The constantly shifting patterns of the intertidal zone turned out to be an apt landscape with which to pass that strange time, watching life thrive in flux. After several weeks of walking out on the saltmarsh, marsh samphire began to push through the mud.

On sandflats

Samphire sundials through the day

reaching up

through the end of May

Cod, with cockle, ramson flower and marsh samphire butter

I began online mentoring with Mark in early July, just as the intertidal zone was the place to be, verdant with its own salty greens, and the marsh samphire grown to a couple of inches tall. Having walked about through lockdown, seeing what I could see, finding routes and places, building a familiarity to call home, mentorship now sharpened my attention. Being back in a familiar place on all fours, with ‘homework’ of new edibles to find in the merse, took me a layer deeper. Mark encourages going always beyond the familiar. He is there at the end of a WhatsApp picture message for IDing help and bounty sharing, as is the community of mentees across the country. Sea aster, sea plantain and sea arrowgrass soon joined marsh samphire in my mind and in the gathering bag.

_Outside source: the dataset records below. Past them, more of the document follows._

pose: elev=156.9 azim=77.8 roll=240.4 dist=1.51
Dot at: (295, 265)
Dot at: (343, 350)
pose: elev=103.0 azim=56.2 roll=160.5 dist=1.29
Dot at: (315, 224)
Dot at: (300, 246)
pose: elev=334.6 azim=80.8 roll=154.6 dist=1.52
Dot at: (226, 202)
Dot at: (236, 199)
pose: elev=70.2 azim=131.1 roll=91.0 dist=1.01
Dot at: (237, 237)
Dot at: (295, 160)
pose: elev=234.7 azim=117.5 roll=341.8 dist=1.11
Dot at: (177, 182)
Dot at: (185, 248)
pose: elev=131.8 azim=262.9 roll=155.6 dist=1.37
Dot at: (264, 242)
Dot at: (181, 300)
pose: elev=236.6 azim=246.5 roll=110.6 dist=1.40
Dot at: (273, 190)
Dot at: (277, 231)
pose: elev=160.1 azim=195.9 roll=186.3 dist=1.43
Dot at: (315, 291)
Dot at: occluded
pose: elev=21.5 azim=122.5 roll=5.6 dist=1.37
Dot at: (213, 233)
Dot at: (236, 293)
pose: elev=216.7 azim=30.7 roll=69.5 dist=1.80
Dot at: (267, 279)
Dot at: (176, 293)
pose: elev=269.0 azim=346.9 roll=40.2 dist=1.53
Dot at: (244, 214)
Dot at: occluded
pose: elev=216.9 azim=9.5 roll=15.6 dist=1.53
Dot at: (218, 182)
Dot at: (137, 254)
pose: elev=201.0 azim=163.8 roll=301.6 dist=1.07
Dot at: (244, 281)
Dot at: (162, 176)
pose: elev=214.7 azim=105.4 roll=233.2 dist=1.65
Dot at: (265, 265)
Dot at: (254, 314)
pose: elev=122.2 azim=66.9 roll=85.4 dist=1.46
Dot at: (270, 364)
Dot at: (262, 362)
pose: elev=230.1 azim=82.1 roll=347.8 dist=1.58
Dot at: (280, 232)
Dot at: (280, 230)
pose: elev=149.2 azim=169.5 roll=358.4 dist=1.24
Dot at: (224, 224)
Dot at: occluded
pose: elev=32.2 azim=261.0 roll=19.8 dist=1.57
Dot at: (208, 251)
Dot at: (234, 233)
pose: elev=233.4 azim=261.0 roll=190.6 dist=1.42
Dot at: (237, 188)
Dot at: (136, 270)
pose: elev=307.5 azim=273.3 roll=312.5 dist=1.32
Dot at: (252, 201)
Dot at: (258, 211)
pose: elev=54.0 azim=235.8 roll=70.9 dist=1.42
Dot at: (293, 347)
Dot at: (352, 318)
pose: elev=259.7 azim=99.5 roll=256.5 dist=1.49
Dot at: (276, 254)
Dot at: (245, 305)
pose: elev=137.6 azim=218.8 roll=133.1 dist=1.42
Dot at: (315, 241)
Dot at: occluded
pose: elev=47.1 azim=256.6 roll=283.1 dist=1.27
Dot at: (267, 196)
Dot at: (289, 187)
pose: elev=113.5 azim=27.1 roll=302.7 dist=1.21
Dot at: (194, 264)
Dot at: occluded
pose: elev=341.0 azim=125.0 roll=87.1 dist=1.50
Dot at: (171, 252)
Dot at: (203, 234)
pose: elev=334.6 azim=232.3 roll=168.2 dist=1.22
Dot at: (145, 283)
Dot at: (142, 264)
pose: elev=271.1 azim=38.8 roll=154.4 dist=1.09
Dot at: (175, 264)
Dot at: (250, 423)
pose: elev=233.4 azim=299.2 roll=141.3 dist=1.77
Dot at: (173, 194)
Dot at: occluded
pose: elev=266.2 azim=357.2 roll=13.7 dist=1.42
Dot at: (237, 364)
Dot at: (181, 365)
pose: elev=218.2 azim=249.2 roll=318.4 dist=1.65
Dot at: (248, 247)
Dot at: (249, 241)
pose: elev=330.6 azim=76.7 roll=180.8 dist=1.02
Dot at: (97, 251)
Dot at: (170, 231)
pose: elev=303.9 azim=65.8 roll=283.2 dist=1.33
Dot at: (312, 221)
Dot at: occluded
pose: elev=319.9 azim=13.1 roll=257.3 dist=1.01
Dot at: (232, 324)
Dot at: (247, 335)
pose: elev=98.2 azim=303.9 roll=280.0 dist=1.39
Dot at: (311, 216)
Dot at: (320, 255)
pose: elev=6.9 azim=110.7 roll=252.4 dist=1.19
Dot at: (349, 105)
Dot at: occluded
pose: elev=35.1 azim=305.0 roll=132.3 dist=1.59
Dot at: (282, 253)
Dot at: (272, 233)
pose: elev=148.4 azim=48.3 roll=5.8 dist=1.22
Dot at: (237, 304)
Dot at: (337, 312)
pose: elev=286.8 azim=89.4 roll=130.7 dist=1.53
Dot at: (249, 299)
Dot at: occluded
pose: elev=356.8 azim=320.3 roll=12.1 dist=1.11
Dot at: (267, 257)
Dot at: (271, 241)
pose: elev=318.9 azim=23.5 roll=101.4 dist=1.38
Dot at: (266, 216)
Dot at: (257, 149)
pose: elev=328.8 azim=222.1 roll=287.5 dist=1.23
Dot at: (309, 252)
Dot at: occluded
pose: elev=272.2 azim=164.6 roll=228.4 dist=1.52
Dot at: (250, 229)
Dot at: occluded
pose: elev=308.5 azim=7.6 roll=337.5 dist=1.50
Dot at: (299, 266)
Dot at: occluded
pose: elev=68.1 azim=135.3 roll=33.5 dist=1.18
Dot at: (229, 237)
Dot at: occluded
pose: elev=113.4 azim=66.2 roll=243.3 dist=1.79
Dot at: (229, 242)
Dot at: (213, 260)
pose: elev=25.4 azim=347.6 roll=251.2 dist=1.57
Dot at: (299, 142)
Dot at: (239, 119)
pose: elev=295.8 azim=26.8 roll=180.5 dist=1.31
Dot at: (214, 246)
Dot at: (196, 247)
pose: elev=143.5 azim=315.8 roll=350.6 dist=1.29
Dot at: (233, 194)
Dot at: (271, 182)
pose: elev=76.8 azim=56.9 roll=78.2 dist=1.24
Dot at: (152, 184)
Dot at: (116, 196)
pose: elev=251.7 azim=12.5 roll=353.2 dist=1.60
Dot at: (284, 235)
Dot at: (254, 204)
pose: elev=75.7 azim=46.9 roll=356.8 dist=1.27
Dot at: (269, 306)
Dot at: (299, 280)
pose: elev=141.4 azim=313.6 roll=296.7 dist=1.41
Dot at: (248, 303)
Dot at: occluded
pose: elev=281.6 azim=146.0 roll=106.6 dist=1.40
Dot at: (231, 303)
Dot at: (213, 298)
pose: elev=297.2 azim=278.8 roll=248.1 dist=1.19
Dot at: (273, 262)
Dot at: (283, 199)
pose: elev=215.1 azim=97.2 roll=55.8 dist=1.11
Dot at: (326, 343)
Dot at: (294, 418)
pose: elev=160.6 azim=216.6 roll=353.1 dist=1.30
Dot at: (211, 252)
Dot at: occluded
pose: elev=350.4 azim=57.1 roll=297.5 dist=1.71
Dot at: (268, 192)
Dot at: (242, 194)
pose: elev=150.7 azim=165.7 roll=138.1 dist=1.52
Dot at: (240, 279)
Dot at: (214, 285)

The salty plants of the merse keep well, and so in late July they made it out into new territory. Though travel restrictions had lifted, I wished to hold on to some of the gifts of lockdown when life slowed to a more natural pace. I decided to walk through the hills to visit a friend near Glentrool, taking a bundle of merse plants in my pack. I thought it would be special to carry some coastal flavours inland. Before departing, Mark and I had had a session where talk had turned to mushrooms. “Be curious” he had said. “Don’t stop at ceps and chanterelles. But stay safe.” As I arrived in the wooded glen around Loch Trool, and followed the Water of Trool to where it meets the Minnoch, rain had followed sun and the mushrooms had come. And so it was that in a cottage deep in Galloway Forest Park my friend and I sat down to barbecued Wigtown Bay sea bass, with samphire, sea arrowgrass and successfully-identified charcoal burner mushrooms: coast, forest, time, distance and reunion distilled into one meal.